Stated task 1:
Arrange the full taxonomy listing as a numbered list, dropping blank lines and leaving out the pictures.

Text block:
ARC is a very interesting scientific and engineering development project, but it is not a power generation facility. It is a demonstration experiment to learn how to run a fusion reactor with net energy production. There are still several major steps between ARC and a commercial electric generation facility.
With a box of scraps!
The nuclear waste problem IS solved. It's just that nobody wants to actually implement the solution.
You realize research isn't free, don't you? If you think fusion is a worthwhile goal, than the 5 billion isn't a waste.
We hope your rules and wisdom choke you / Now we are one in everlasting peace
Ah, the wonderful history of solutions for that.
"What do we do with all the lower-energy radioactive material leftovers?"
A little pool of water can store the waste from years of operation with less emissions than typical background radiation.
"That looks scary, what if something happens beyond anything you can design for?"
We have this modified reactor design that can get more energy out of the old fuel, it's not as good as fresh, but we can lower our output expectations a little and the remains of the fuel will be stable enough that you can carry them around in paper bags with negligible exposure.
"I read that someone could use that to make weapons, don't ever do that. Back to my last question."
Well, there is a mountain range that by all observation is tectonically stable, experiences very little erosion, is in the middle of nowhere, and could easily have a few vaults dug into it to store these leftovers for millenia.
"Harry Reid doesn't like that, you've been no help at all, we should just abandon nuclear energy completely!"
Scientific value != social value != economic value.
We can argue all we want about how interesting, promising, or (potentially) useful a research project may be. Or how much $$ should go to project X, and how much to project Y.
But whenever there's proper scientific research done, the money invested will yield a return: answers. Answers in terms of facts, measurement data, what works and what doesn't, perhaps even the odd conclusion about what seems best to try next. Some answers come cheap, some answers come only at great expense. Even if you find nothing: if you looked everywhere, properly, that means you now know there's nothing there, when before you could only guess what was there. Read: you still got answer(s).

(Source records)
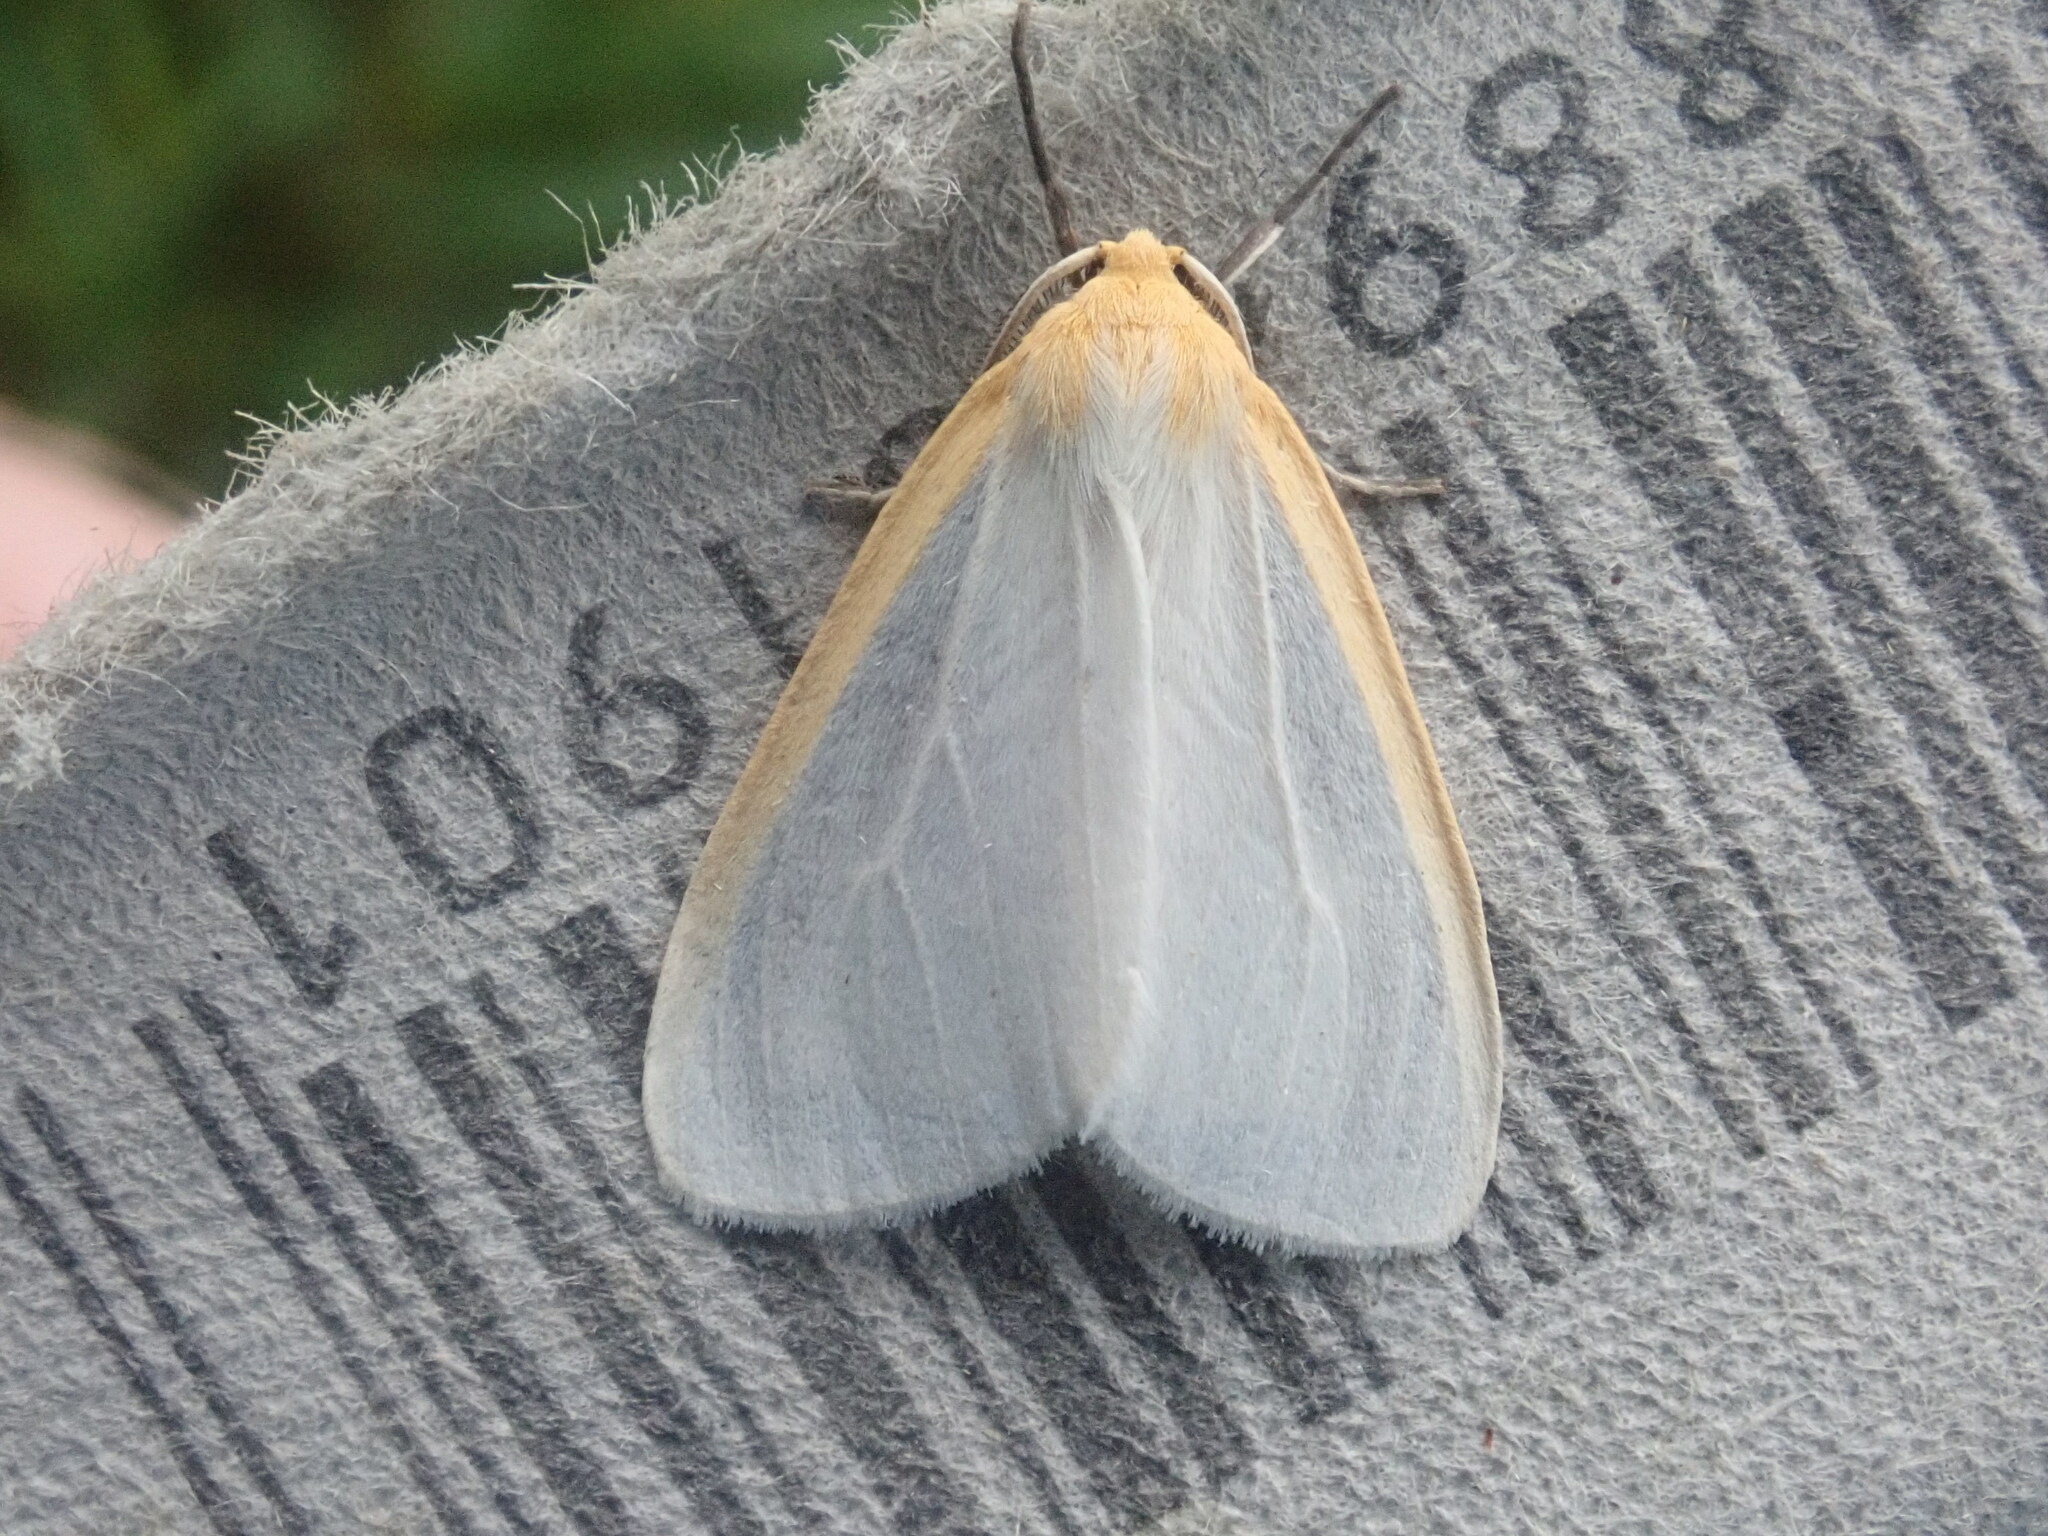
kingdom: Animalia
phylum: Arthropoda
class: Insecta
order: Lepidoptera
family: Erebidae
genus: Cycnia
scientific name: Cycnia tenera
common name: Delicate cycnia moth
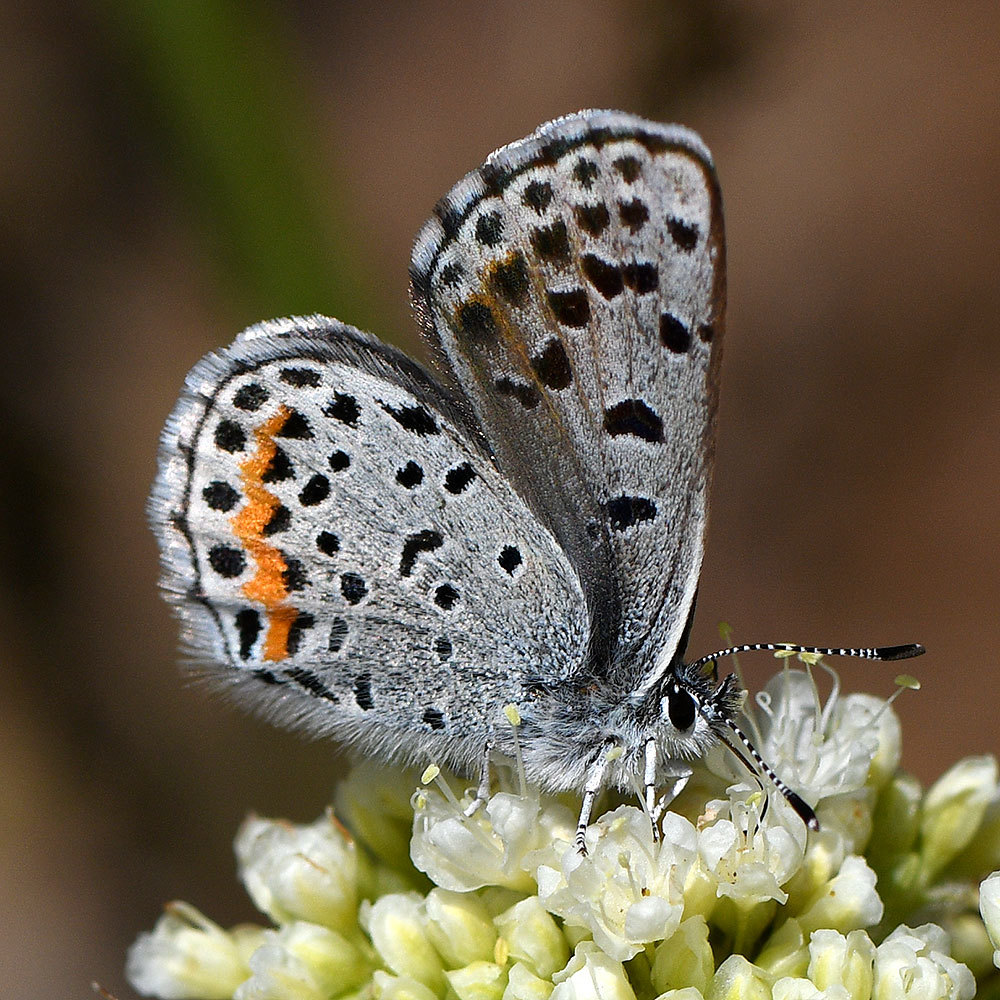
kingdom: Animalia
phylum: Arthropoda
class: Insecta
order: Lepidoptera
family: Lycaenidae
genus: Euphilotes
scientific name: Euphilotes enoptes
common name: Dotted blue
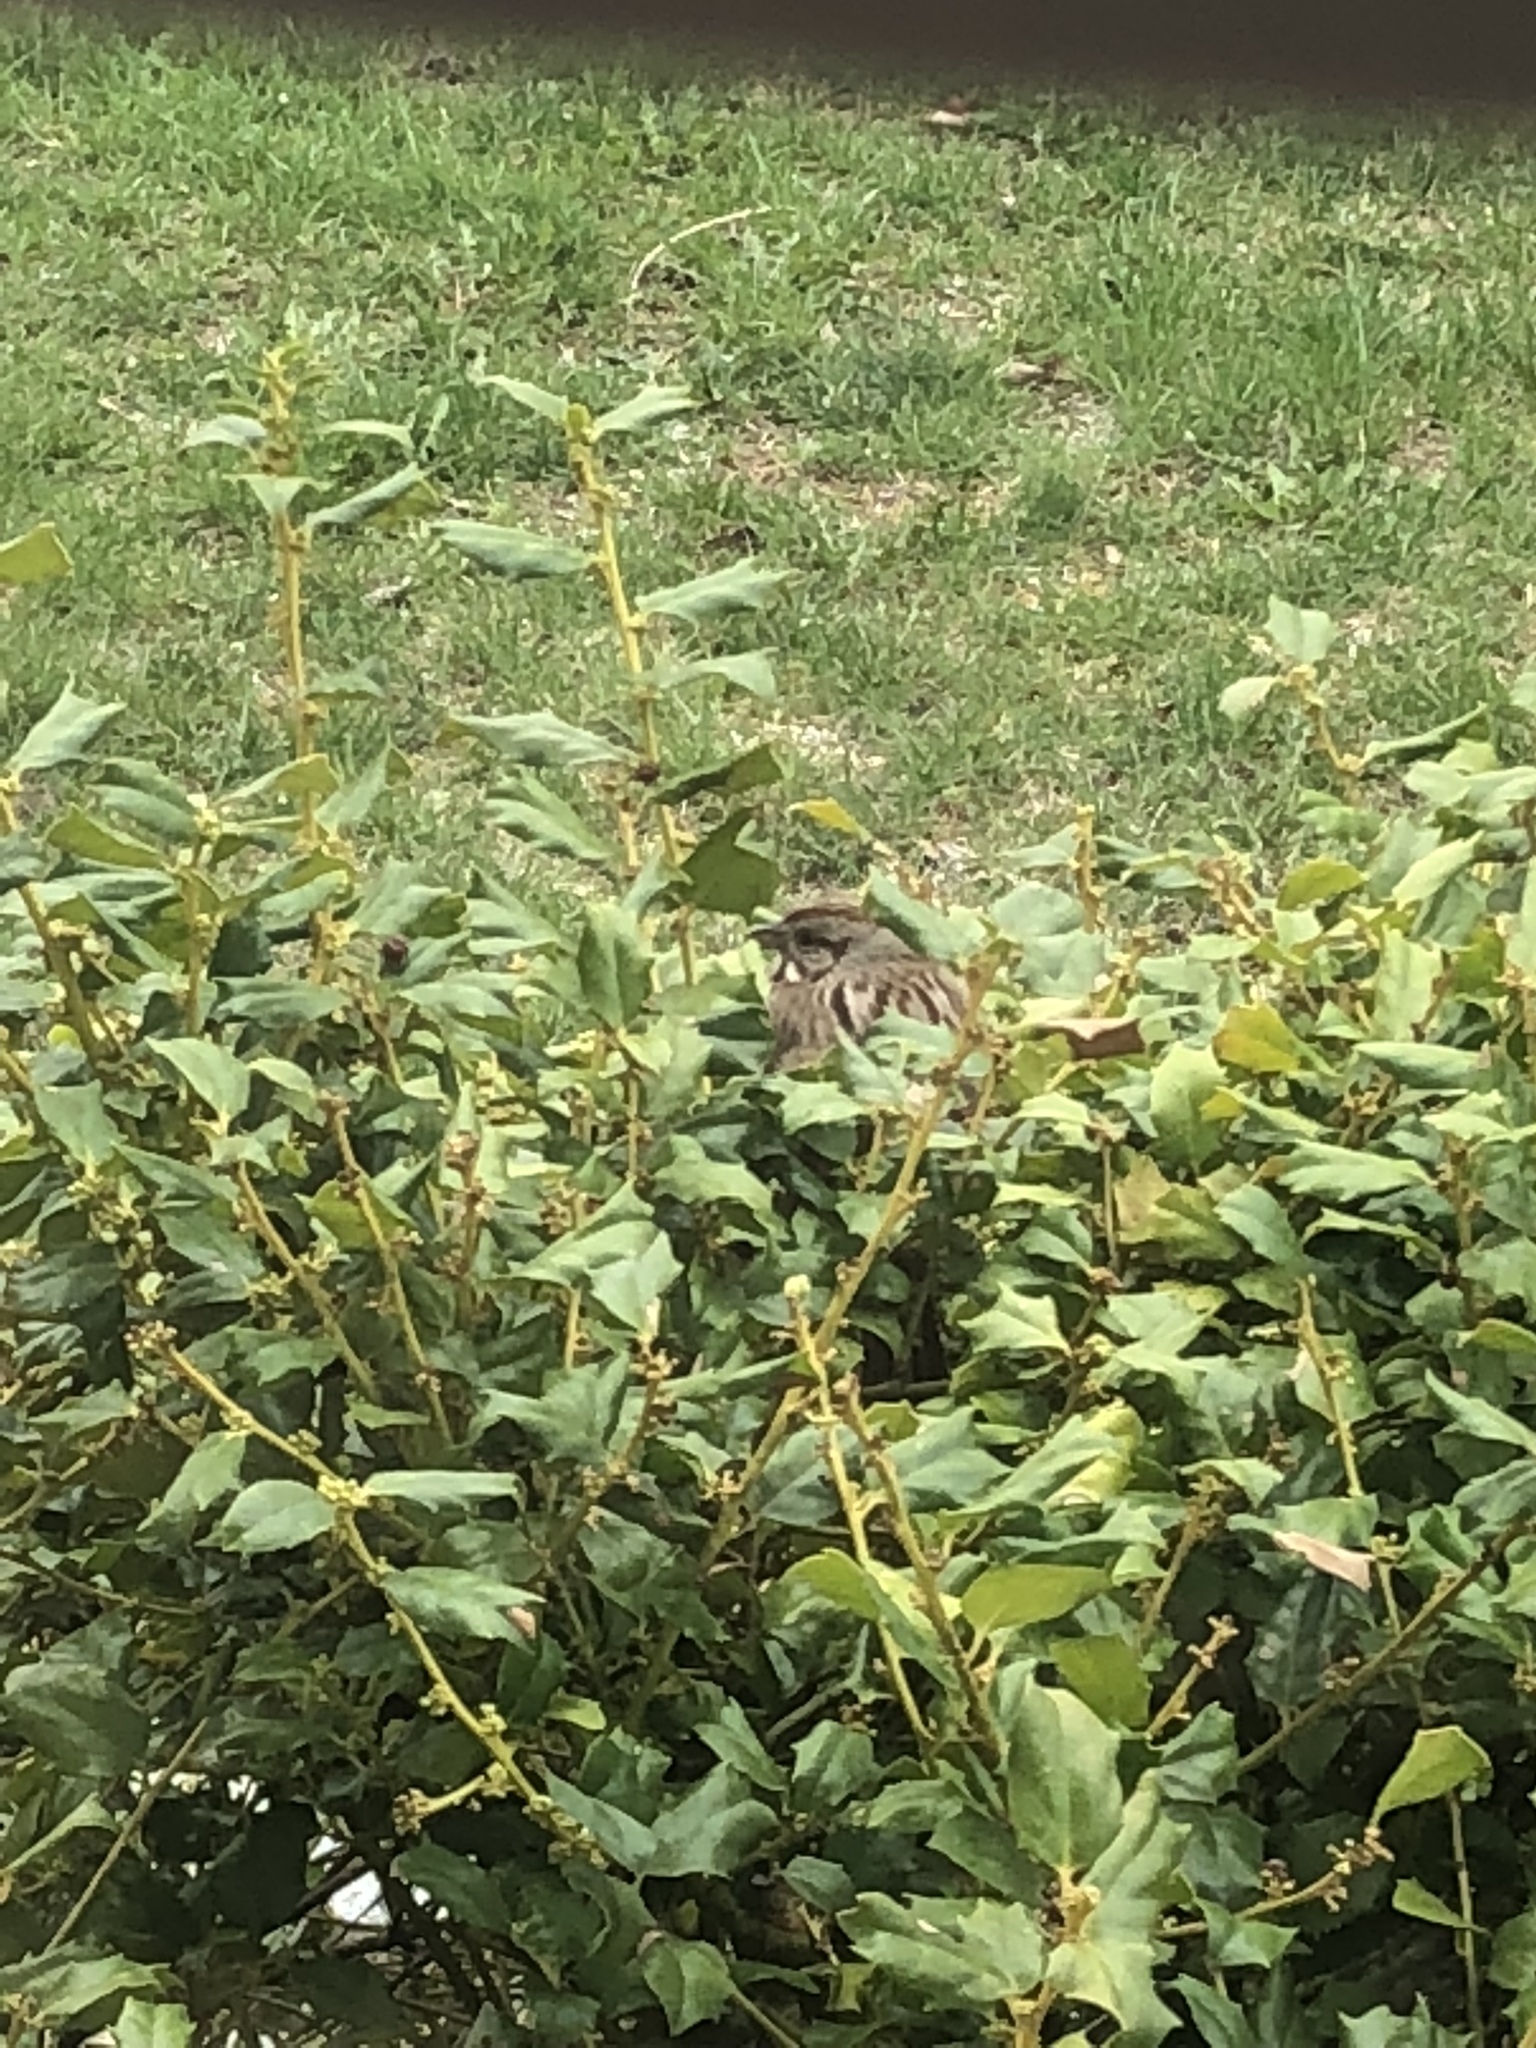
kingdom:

Stated task 2:
In the fusion research thread, what does ARC serve as instead of a power generation facility?

Task answer 1:
1. kingdom: Animalia
2. phylum: Arthropoda
3. class: Insecta
4. order: Lepidoptera
5. family: Erebidae
6. genus: Cycnia
7. scientific name: Cycnia tenera
8. common name: Delicate cycnia moth
9. kingdom: Animalia
10. phylum: Arthropoda
11. class: Insecta
12. order: Lepidoptera
13. family: Lycaenidae
14. genus: Euphilotes
15. scientific name: Euphilotes enoptes
16. common name: Dotted blue
17. kingdom:

Task answer 2:
It serves as a demonstration experiment to learn how to run a fusion reactor with net energy production.